The current S3 guideline “Diagnosis, treatment and follow-up of patients with endometrial
cancer” [4] recommends the following procedure:
-
“Adjuvant chemotherapy can be given to patients with type II EC and to patients with
type I EC G3, pT1b and stage pT2 (all pN0) (Level of Evidence [LoE] 2).”
-
“Patients with EC stage pT3 and/or pN1 should receive adjuvant chemotherapy (LoE1).”
-
“Patients with EC stage pT4a who were macroscopically tumour-free after surgery or
have a maximum residual tumour under 2 cm should receive chemotherapy (LoE1).”
-
“Patients with stage pT1b, pNx, G3 or stage pT2 pNx, endometrioid EC (type I) should
receive vaginal brachytherapy. Alternatively, percutaneous radiotherapy can be given
(expert consensus, strong consensus 96%).”
-
“Patients who have had systematic lymphadenectomy in stage pT1b, pN0, G3 or stage
pT2, endometrioid EC (type I), should receive vaginal brachytherapy. Percutaneous
radiotherapy should not be given here (consensus 92%).”
-
“Patients with stage pT1, pNx (any grading) with ‘substantial lymphatic invasion’
(highest grade in a 3-level grading of lymphatic invasion) can receive percutaneous
pelvic radiation instead of vaginal brachytherapy (expert consensus 93%).”
-
“For patients with involved lymph nodes, involvement of the uterine serosa, adnexa,
vagina, bladder or rectum (that is, FIGO stages III–IVa) with endometrioid EC (type
I), postoperative external pelvic radiation can be given in addition to chemotherapy
to improve local control (expert consensus 93%).”
-
“The indication for postoperative vaginal brachytherapy or external pelvic radiation
in type II EC (serous or clear-cell histology) should be guided by the recommendations
for type I EC (endometrioid adenocarcinoma, G3) of the same stage (expert consensus
95%).”
These guideline recommendations are valid even after publication of the PORTEC-3 study.

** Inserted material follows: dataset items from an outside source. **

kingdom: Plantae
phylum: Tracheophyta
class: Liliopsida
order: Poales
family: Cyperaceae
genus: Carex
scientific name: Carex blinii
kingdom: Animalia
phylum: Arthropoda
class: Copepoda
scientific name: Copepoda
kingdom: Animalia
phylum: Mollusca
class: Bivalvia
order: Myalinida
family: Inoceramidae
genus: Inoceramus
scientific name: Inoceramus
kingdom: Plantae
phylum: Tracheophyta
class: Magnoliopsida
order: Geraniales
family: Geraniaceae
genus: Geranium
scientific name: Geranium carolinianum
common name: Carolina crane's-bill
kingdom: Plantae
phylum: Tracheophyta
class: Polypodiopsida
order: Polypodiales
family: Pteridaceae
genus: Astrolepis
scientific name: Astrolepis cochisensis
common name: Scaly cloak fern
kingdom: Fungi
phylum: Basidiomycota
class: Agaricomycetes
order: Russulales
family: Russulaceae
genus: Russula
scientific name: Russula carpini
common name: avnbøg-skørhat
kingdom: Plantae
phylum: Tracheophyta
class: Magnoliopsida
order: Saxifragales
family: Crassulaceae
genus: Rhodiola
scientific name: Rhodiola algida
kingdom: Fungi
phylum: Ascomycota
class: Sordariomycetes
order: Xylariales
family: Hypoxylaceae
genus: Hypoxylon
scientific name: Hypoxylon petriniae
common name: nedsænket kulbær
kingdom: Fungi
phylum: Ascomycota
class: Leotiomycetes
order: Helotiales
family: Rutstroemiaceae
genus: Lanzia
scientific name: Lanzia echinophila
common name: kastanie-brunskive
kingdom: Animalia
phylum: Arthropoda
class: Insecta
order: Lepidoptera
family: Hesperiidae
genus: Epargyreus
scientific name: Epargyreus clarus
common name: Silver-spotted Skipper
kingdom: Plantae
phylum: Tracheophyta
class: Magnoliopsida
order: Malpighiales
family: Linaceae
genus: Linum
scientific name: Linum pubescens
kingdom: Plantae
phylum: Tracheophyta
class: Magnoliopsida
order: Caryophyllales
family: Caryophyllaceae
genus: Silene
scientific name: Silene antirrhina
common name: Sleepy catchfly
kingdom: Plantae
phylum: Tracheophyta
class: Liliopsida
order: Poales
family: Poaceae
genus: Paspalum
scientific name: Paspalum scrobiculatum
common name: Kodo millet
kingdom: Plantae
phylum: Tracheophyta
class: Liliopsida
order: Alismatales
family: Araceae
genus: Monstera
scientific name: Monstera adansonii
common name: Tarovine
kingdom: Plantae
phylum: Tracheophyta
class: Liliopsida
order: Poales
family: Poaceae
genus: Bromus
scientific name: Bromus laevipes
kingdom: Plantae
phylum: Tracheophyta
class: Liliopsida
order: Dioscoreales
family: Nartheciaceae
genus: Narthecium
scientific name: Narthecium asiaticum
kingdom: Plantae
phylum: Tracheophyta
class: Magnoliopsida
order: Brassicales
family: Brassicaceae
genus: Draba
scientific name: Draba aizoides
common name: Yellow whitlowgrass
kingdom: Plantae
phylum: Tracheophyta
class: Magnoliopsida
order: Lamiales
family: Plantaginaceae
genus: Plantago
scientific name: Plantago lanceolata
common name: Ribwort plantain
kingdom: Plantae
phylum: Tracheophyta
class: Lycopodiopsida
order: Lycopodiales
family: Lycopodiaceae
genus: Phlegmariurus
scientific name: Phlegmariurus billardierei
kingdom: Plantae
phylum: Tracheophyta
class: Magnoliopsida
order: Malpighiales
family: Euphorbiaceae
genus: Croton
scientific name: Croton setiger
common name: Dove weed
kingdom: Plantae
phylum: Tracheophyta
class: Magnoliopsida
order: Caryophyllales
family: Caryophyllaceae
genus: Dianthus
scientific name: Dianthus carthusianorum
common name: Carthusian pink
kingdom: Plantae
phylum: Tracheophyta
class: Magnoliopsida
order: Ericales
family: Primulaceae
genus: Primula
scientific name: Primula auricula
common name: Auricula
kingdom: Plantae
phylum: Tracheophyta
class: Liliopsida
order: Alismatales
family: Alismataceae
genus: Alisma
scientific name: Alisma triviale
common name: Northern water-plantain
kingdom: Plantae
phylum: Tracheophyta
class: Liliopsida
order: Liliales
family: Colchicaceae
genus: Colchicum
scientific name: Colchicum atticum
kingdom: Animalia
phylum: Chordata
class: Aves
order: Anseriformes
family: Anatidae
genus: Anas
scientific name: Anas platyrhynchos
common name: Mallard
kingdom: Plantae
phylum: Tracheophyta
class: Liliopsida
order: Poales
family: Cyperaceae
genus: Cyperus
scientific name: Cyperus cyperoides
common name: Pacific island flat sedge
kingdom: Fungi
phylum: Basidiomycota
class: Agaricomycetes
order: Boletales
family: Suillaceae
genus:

A change in the recommendations above based on the results of the PORTEC-3 study published
to date is not required. In the opinion of the guideline group, a review will be useful
when the final survival data of PORTEC-3, GOG-258 and GOG-249 are published in full.
The first update of the S3 guideline “Diagnosis, treatment and follow-up of patients
with endometrial cancer” is planned for the end of 2019. Until then, the guideline
group will continue to check all recommendations for updates.